Valor Econômico, v. 20, n. 4882, 19/11/2019. Legislação & Tributos, p. E1

Medida impede destinação de recurso à região afetada

Adriana Aguiar


Além de limitar as multas nos Termos de Ajustamento de Conduta (TACs), a Medida Provisória (MP) nº 905 obriga que todos os valores arrecadados pelo Ministério Público do Trabalho (MPT) em penalidades sejam direcionados ao Programa de Habilitação e Reabilitação Física e Profissional, Prevenção e Redução de Acidentes de Trabalho.

Até então, o procurador do caso poderia destinar as quantias a programas em regiões afetadas. Há montantes aplicados, por exemplo, na construção de hospitais, centros de pesquisas, reforma de escolas e aulas de circo para crianças.

No maior acordo já firmado na Justiça do Trabalho por dano moral coletivo, o total de R$ 200 milhões foi investido em projetos de saúde dos municípios de São Paulo e do Pará. O ajuste foi feito no caso que ficou conhecido como Shell-Basf, que tratava da contaminação de empregados de uma fábrica de agrotóxicos em Paulínia (SP).

Do montante, R$ 19,362 milhões foram usados para construir um centro de pesquisa de câncer infantil no Centro Infantil Boldrini – hospital filantrópico especializado em oncologia e hematologia pediátrica em Campinas (SP). Outra parte foi para a aquisição de quatro carretas equipadas para o diagnóstico de câncer. O Hospital do Câncer de Barretos (SP) também foi beneficiado, com R$ 69,965 milhões.

No Pará, um barco-hospital passou a atender cerca de mil comunidades ribeirinhas. Cerca de 48,37% da população da região encontra-se abaixo da linha da pobreza e não possui atendimento de saúde. A condenação ainda garante o atendimento médico vitalício a 1058 vítimas habilitadas no acordo com a Shell e a Basf e pagamento de danos morais e materiais aos ex-trabalhadores e famílias.

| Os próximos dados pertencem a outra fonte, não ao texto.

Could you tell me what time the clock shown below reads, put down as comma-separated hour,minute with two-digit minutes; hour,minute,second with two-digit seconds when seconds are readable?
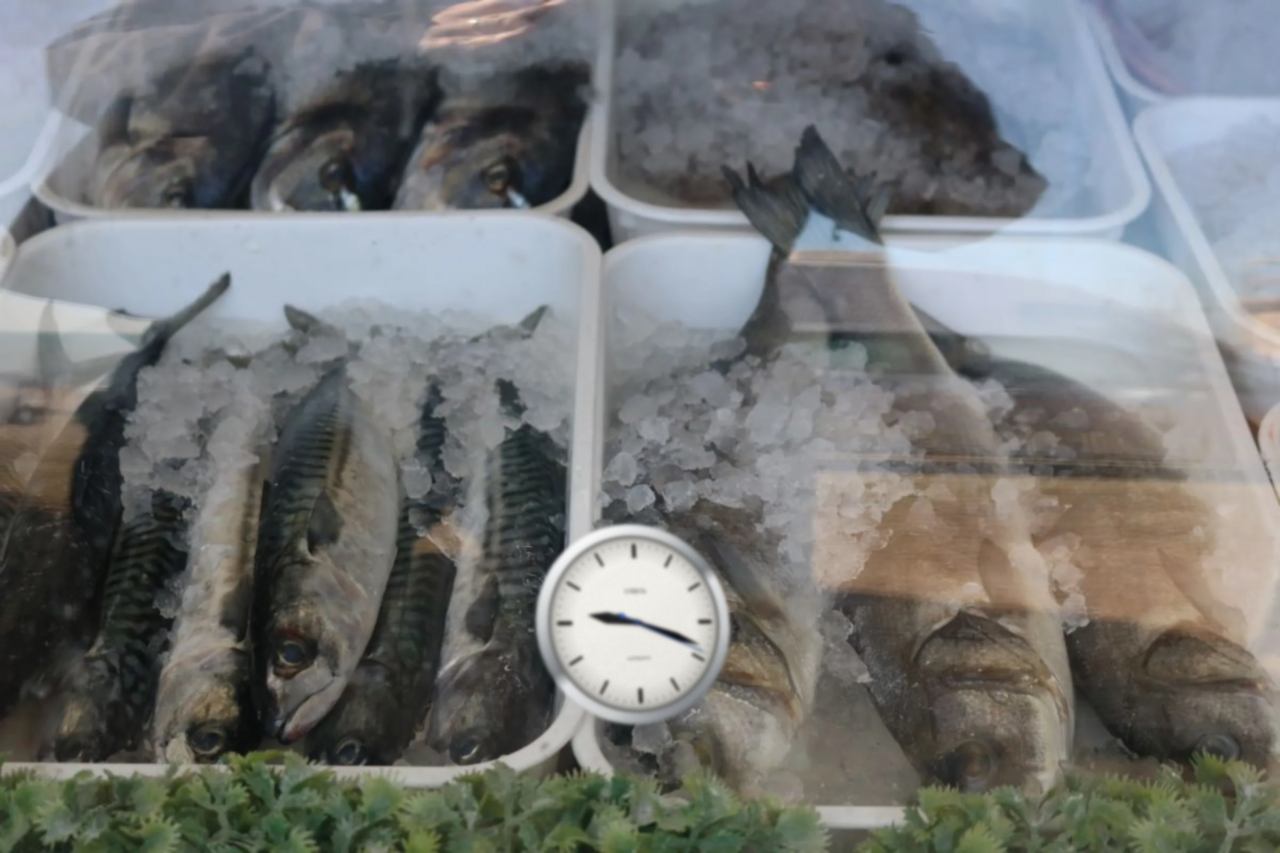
9,18,19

O procurador-geral do Trabalho, Alberto Bastos Balazeiro, na nota técnica nº 1, afirma que tanto nas ações civis públicas como nos TACs, o objetivo das indenizações é “restituir, restaurar ou compensar a sociedade” pela lesão causada. Segundo a nota, não existe qualquer restrição aos valores ou destinação, “sendo incabível qualquer pretensa obrigatoriedade de reversão para fundo ou programa determinado”, sob pena de ferir-se o próprio direito de ação, e violação ao devido processo legal.

A nota ainda cita que o Conselho Nacional do Ministério Público na Resolução nº 179, de 2017, admite a destinação desses recursos à reparação de danos da mesma natureza, o que a jurisprudência dos tribunais superiores já permite há décadas. Além disso, afirma que o Programa de Habilitação e Reabilitação Física e Profissional, Prevenção e Redução de Acidentes de Trabalho é limitado ao meio ambiente do trabalho e exclui situações como o trabalho escravo e infantil, fraudes nas relações de trabalho, liberdade sindical, dentre outros exemplos.

A advogada Juliana Bracks, do Bracks Advogados, critica o que ela chama de falta de liberdade do MPT para definir o uso financeiro de multas e indenizações. “Hoje, procuradores sérios fazem trabalhos muito bons para ajudar a região afetada e o dinheiro não fica perdido em um fundo da União”, afirma.

Já a professora da PUC-SP, Carla Romar, do Romar, Massoni & Lobo Advogados, pondera que há a necessidade de reabilitar esses trabalhadores. “Esse programa deveria ter sido feito há tempos. Se houver a gestão desses valores, acho que pode ser válido”, diz.